Я не стал подходить к Гессен-Дармштадскому. Один раз мне показалось, что он заметил меня, и я кивнул ему, но тотчас понял, что ошибся — он не заметил. С ним была красивая блондинка в очках, которая, видимо, и занимала его внимание.
К концу этого молебна мы успели изрядно продрогнуть — день был сырой и холодный. Поэтому сесть в Домжуре за уютно обставленый столик и отогреться двумя-тремя рюмками водки было истинным наслаждением.
За все время Николка ни разу не обмолвился о своем долге, и я простил его ему, понимая, что, как это часто случается, судьба, даровав ему счастье любви, тут же перестала снабжать финансами. Птичка поначалу была грустная, но выпив пару бокалов шампанского, развеселилась, мы рассказывали Лене, как путешествовали по Египту и Турции, и в нашем рассказе поездка представала в еще более выгодном свете, нежели она была на самом деле. С огромным сожалением я почувствовал некоторую натянутость между Николкой и его невестой. Видимо, безденежье моего друга начинало уже портить характер их взаимоотношений. Так чаще всего увядают и рассыпаются курортные романы, если люди пытаются продолжать их по возвращении в обыденную жизнь. Радостные, легкие, солнечные, хрупкие, они не выдерживают тягот будней, скучной городской жизни, хмурых осенних и зимних небес.
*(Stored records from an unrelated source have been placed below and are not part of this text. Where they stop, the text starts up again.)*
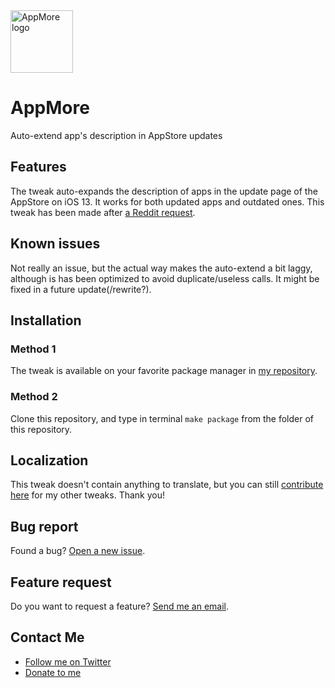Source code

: <img width=100 src="https://redentic.dev/depictions/com.redenticdev.appmore/icon.png" alt="AppMore logo">

# AppMore
Auto-extend app's description in AppStore updates

## Features
The tweak auto-expands the description of apps in the update page of the AppStore on iOS 13. It works for both updated apps and outdated ones.
This tweak has been made after [a Reddit request](https://www.reddit.com/r/jailbreak/comments/iy4tk8/question_is_there_a_tweak_that_expands_the_more/).

## Known issues
Not really an issue, but the actual way makes the auto-extend a bit laggy, although is has been optimized to avoid duplicate/useless calls. It might be fixed in a future update(/rewrite?).

## Installation
### Method 1
The tweak is available on your favorite package manager in [my repository](https://redentic.dev).

### Method 2
Clone this repository, and type in terminal `make package` from the folder of this repository.

## Localization
This tweak doesn't contain anything to translate, but you can still [contribute here](https://github.com/RedenticDev/TweaksLocalizations) for my other tweaks. Thank you!

## Bug report
Found a bug? [Open a new issue](https://github.com/RedenticDev/FastLPM/issues/new).

## Feature request
Do you want to request a feature? [Send me an email](mailto:redenticdev@gmail.com?subject=FastLPM%20Feature%20Request).

## Contact Me
- [Follow me on Twitter](https://twitter.com/RedenticDev)
- [Donate to me](https://paypal.me/redenticdev)
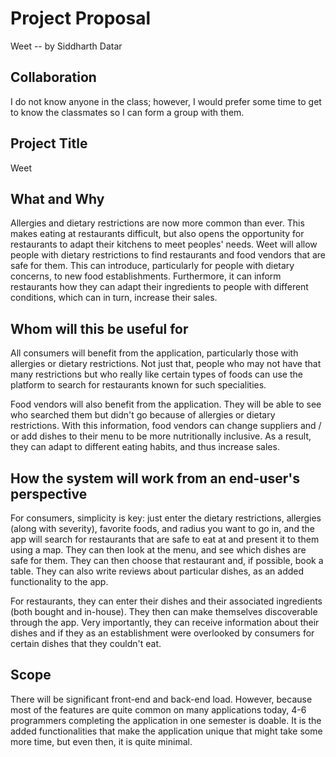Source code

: # Project Proposal
Weet -- by Siddharth Datar 

## Collaboration
I do not know anyone in the class; however, I would prefer some time to get to know the classmates so I can form a group with them.

## Project Title
Weet 

## What and Why
Allergies and dietary restrictions are now more common than ever. This makes eating at restaurants difficult, but also opens the opportunity for restaurants to adapt their kitchens to meet peoples' needs. Weet will allow people with dietary restrictions to find restaurants and food vendors that are safe for them. This can introduce, particularly for people with dietary concerns, to new food establishments. Furthermore, it can inform restaurants how they can adapt their ingredients to people with different conditions, which can in turn, increase their sales. 

## Whom will this be useful for
All consumers will benefit from the application, particularly those with allergies or dietary restrictions. Not just that, people who may not have that many restrictions but who really like certain types of foods can use the platform to search for restaurants known for such specialities. 

Food vendors will also benefit from the application. They will be able to see who searched them but didn't go because of allergies or dietary restrictions. With this information, food vendors can change suppliers and / or add dishes to their menu to be more nutritionally inclusive. As a result, they can adapt to different eating habits, and thus increase sales. 

## How the system will work from an end-user's perspective
For consumers, simplicity is key: just enter the dietary restrictions, allergies (along with severity), favorite foods, and radius you want to go in, and the app will search for restaurants that are safe to eat at and present it to them using a map. They can then look at the menu, and see which dishes are safe for them. They can then choose that restaurant and, if possible, book a table. They can also write reviews about particular dishes, as an added functionality to the app.

For restaurants, they can enter their dishes and their associated ingredients (both bought and in-house). They then can make themselves discoverable through the app. Very importantly, they can receive information about their dishes and if they as an establishment were overlooked by consumers for certain dishes that they couldn't eat. 

## Scope
There will be significant front-end and back-end load. However, because most of the features are quite common on many applications today, 4-6 programmers completing the application in one semester is doable. It is the added functionalities that make the application unique that might take some more time, but even then, it is quite minimal. 


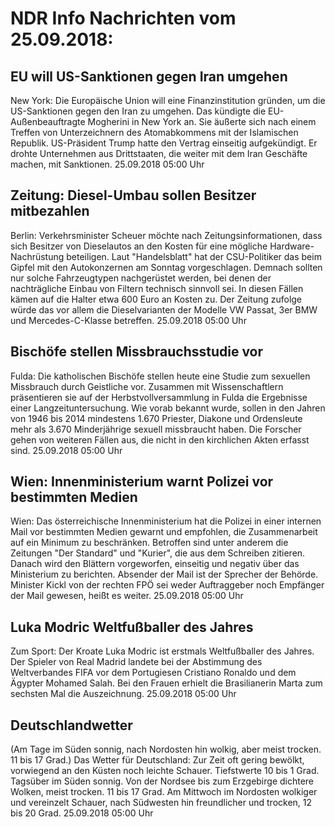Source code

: # NDR Info Nachrichten vom 25.09.2018:


## EU will US-Sanktionen gegen Iran umgehen
New York: Die Europäische Union will eine Finanzinstitution gründen, um die US-Sanktionen gegen den Iran zu umgehen. Das kündigte die EU-Außenbeauftragte Mogherini in New York an. Sie äußerte sich nach einem Treffen von Unterzeichnern des Atomabkommens mit der Islamischen Republik. US-Präsident Trump hatte den Vertrag einseitig aufgekündigt. Er drohte Unternehmen aus Drittstaaten, die weiter mit dem Iran Geschäfte machen, mit Sanktionen. 25.09.2018 05:00 Uhr 

## Zeitung: Diesel-Umbau sollen Besitzer mitbezahlen
Berlin: Verkehrsminister Scheuer möchte nach Zeitungsinformationen, dass sich Besitzer von Dieselautos an den Kosten für eine mögliche Hardware-Nachrüstung beteiligen. Laut "Handelsblatt" hat der CSU-Politiker das beim Gipfel mit den Autokonzernen am Sonntag vorgeschlagen. Demnach sollten nur solche Fahrzeugtypen nachgerüstet werden, bei denen der nachträgliche Einbau von Filtern technisch sinnvoll sei. In diesen Fällen kämen auf die Halter etwa 600 Euro an Kosten zu. Der Zeitung zufolge würde das vor allem die Dieselvarianten der Modelle VW Passat, 3er BMW und Mercedes-C-Klasse betreffen. 25.09.2018 05:00 Uhr 

## Bischöfe stellen Missbrauchsstudie vor
Fulda: Die katholischen Bischöfe stellen heute eine Studie zum sexuellen Missbrauch durch Geistliche vor. Zusammen mit Wissenschaftlern präsentieren sie auf der Herbstvollversammlung in Fulda die Ergebnisse einer Langzeituntersuchung. Wie vorab bekannt wurde, sollen in den Jahren von 1946 bis 2014 mindestens 1.670 Priester, Diakone und Ordensleute mehr als 3.670 Minderjährige sexuell missbraucht haben. Die Forscher gehen von weiteren Fällen aus, die nicht in den kirchlichen Akten erfasst sind. 25.09.2018 05:00 Uhr 

## Wien: Innenministerium warnt Polizei vor bestimmten Medien
Wien: Das österreichische Innenministerium hat die Polizei in einer internen Mail vor bestimmten Medien gewarnt und empfohlen, die Zusammenarbeit auf ein Minimum zu beschränken. Betroffen sind unter anderem die Zeitungen "Der Standard" und "Kurier", die aus dem Schreiben zitieren. Danach wird den Blättern vorgeworfen, einseitig und negativ über das Ministerium zu berichten. Absender der Mail ist der Sprecher der Behörde. Minister Kickl von der rechten FPÖ sei weder Auftraggeber noch Empfänger der Mail gewesen, heißt es weiter. 25.09.2018 05:00 Uhr 

## Luka Modric Weltfußballer des Jahres
Zum Sport: Der Kroate Luka Modric ist erstmals Weltfußballer des Jahres. Der Spieler von Real Madrid landete bei der Abstimmung des Weltverbandes FIFA vor dem Portugiesen Cristiano Ronaldo und dem Ägypter Mohamed Salah. Bei den Frauen erhielt die Brasilianerin Marta zum sechsten Mal die Auszeichnung. 25.09.2018 05:00 Uhr 

## Deutschlandwetter
(Am Tage im Süden sonnig, nach Nordosten hin wolkig, aber meist trocken. 11 bis 17 Grad.) Das Wetter für Deutschland: Zur Zeit oft gering bewölkt, vorwiegend an den Küsten noch leichte Schauer. Tiefstwerte 10 bis 1 Grad. Tagsüber im Süden sonnig. Von der Nordsee bis zum Erzgebirge dichtere Wolken, meist trocken. 11 bis 17 Grad. Am Mittwoch im Nordosten wolkiger und vereinzelt Schauer, nach Südwesten hin freundlicher und trocken, 12 bis 20 Grad. 25.09.2018 05:00 Uhr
Прощаясь, я тайком спросил у Николки, не одолжить ли ему еще. Он стыдливо отнекивался, ведь я заплатил за весь ужин, но когда я сунул ему в карман сто рублей, горячо поблагодарил меня.
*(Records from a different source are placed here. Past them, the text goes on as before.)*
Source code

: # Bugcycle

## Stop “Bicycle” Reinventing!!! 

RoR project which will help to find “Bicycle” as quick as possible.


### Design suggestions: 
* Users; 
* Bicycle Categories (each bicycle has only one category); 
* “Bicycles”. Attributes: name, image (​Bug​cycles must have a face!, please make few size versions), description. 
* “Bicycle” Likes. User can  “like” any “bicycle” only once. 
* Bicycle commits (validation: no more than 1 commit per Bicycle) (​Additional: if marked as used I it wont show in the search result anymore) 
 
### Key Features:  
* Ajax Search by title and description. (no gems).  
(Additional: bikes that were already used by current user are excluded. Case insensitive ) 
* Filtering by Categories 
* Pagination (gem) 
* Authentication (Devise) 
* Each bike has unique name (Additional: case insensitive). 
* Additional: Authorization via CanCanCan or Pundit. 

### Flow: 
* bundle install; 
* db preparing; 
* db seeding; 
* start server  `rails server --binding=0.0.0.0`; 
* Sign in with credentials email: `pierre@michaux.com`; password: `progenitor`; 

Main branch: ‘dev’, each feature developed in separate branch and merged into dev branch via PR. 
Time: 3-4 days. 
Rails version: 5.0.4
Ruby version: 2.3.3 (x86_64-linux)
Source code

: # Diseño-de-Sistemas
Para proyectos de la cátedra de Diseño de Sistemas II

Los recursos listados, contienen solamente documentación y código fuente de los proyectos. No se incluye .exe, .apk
Из Домжура я поехал к Лене. Как сильно все переменилось у нее в доме с тех пор, как я в последний раз был здесь! Одна стена комнаты была сплошь увешана иконами, некоторые, причем, были настоящие, старые. Горели лампады. Фотографию Храма Христа Спасителя, висящую под стеклом в рамке, украшала в честь сегодняшнего события гирлянда из искусственных цветов. Некоторое время мне было не по себе и потребовалось усилие воли, чтобы и не скиснуть, и не поддаться пошлому иронизированию.